Baca Juga: Warga di Utara Flores Masih Mengungsi
Menurut Irwan, dengan kekuatan gempa yang dipicu mencapai M 7,4, jalur sesar yang baru diketahui ini cukup panjang. Panjang bidang gempanya bisa 80-110 km, tergantung jenis batuannya, sedangkan lebarnya bisa 30 km dengan pergeseran 2,3 meter.
”Ini sumber gempa lumayan masif. Setidaknya bisa setara dengan Sesar Palu Koro yang memicu gempa Palu 2018,” ucapnya. Panjangnya jalur sesar baru ini juga bisa dilihat dari sebaran gempa susulan yang dipetakan Badan Meterologi, Klimatologi, dan Geofisika (BMKG) yang mencapai bentang hingga 150 km.
Profesor gempa bumi dari Pusat Penelitian Geoteknologi-BRIN, Danny Hilman Natawidjaja, mengatakan, gempa kali ini memberi pelajaran penting tentang masih banyaknya sumber gempa di Indonesia yang belum dipetakan dengan baik, terutama sumber gempa di bawah laut. ”Data batimetri yang bisa diakses peneliti relatif terbatas. Padahal, setelah saya mendapat data batimetri dari rekan di industri, ternyata jalur sesar di bawah laut ini cukup jelas terlihat,” tuturnya.
Dengan data ini, Danny memperkirakan, jalur sesar baru ini kemungkinan masih satu sistem dengan patahan yang ditemukan di sekitar Kolaka, Sulawesi Tenggara, kemudian menerus ke arah Muna, Buton, dan Wakatobi. ”Kolaka Fault ini sesar geser yang besar sekali dan posisinya hampir sejajar dengan sesar baru yang memicu gempa kali ini,” ujarnya.

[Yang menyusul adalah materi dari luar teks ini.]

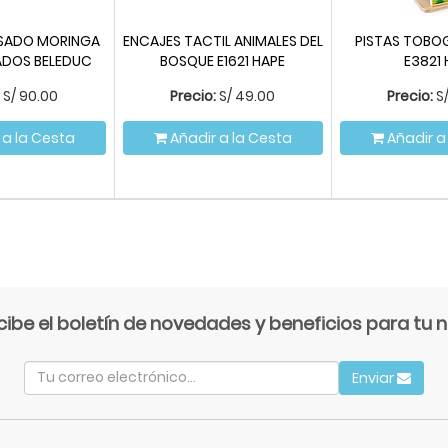
ASADO MORINGA
ENCAJES TACTIL ANIMALES DEL
PISTAS TOBOG
ADOS BELEDUC
BOSQUE E1621 HAPE
E3821 
S/
90.00
Precio:
S/
49.00
Precio:
S
 a la Cesta
Añadir a la Cesta
Añadir a
cibe el boletín de novedades y beneficios para tu n
Enviar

Meningkatkan kesiapsiagaan
Irwan mengatakan, gempa kali ini sebenarnya merupakan alarm untuk mengingatkan sangat aktifnya sumber-sumber gempa di kawasan timur Indonesia. ”Belajar dari gempa-gempa sebelumnya, gempa yang terjadi bisa menambah tegangan di sesar-sesar yang berdekatan,” ucapnya.

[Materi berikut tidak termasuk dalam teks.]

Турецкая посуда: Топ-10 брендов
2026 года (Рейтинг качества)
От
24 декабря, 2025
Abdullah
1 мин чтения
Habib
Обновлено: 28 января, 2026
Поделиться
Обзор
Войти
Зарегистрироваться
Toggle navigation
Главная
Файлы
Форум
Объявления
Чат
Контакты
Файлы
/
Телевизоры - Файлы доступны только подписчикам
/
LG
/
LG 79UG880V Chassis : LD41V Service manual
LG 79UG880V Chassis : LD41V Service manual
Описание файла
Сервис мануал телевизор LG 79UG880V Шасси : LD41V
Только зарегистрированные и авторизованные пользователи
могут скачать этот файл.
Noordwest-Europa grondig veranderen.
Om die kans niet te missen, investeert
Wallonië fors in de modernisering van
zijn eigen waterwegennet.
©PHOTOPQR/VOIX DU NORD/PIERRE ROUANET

Menurut Irwan, setelah gempa Lombok 2018, para peneliti sudah mengkhawatirkan potensi gempa di sebelah timurnya, sekitar utara Pulau Sumbawa hingga bagian barat Pulau Flores. ”Semakin ke timur Sesar Naik Flores, tingkat aktivitasnya semakin tinggi. Secara historis ini juga begitu, setelah gempa Lombok lalu ke timur, dan kami sedang menelaah ini. Namun, ternyata gempa yang muncul kali ini adalah sesuatu yang berbeda,” tuturnya.
Tidak terjadinya tsunami setelah gempa kali ini, menurut Irwan, mesti disyukuri. Namun, hal ini tidak boleh mengabaikan fakta bahwa zona kegempaan di kawasan ini memiliki jejak panjang tsunami. Jika gempa besar berikut terjadi di sepanjang jalur Sesar Naik Flores, peluang terjadinya tsunami sebesar 1992 bisa kembali terjadi.
Baca Juga: Gempa Flores Mengingatkan Pentingnya Mitigasi Bencana
Padahal, menurut Ketua Ikatan Ahli Tsunami Indonesia Gegar Prasetya, kawasan di Flores yang pernah hancur karena tsunami 1992 saat ini lebih padat dari sebelumnya, sama halnya dengan daerah pesisir lain di Indonesia pascabencana tsunami, seperti Aceh dan Pangandaran. Selain permukiman, hotel-hotel dan berbagai pusat ekonomi baru bermunculan di sepanjang pesisir, yang membuat risiko bisa semakin membesar.
Tanpa adanya penataan kawasan berbasis risiko dan peningkatan kesiapsiagaan masyarakat, termasuk dalam melakukan evakuasi mandiri, tragedi bisa terus berulang.
”Jalur evakuasi masih ada. Namun, karena lama tidak ada latihan evakuasi, begitu kejadian tidak tahu harus ke mana dan akhirnya panik dengan memakai kendaraan sehingga macet di mana-mana,” kata Hengky Yura, penggiat komunitas Kahe-Maumere yang mendokumentasikan tragedi tsunami Flores 1992.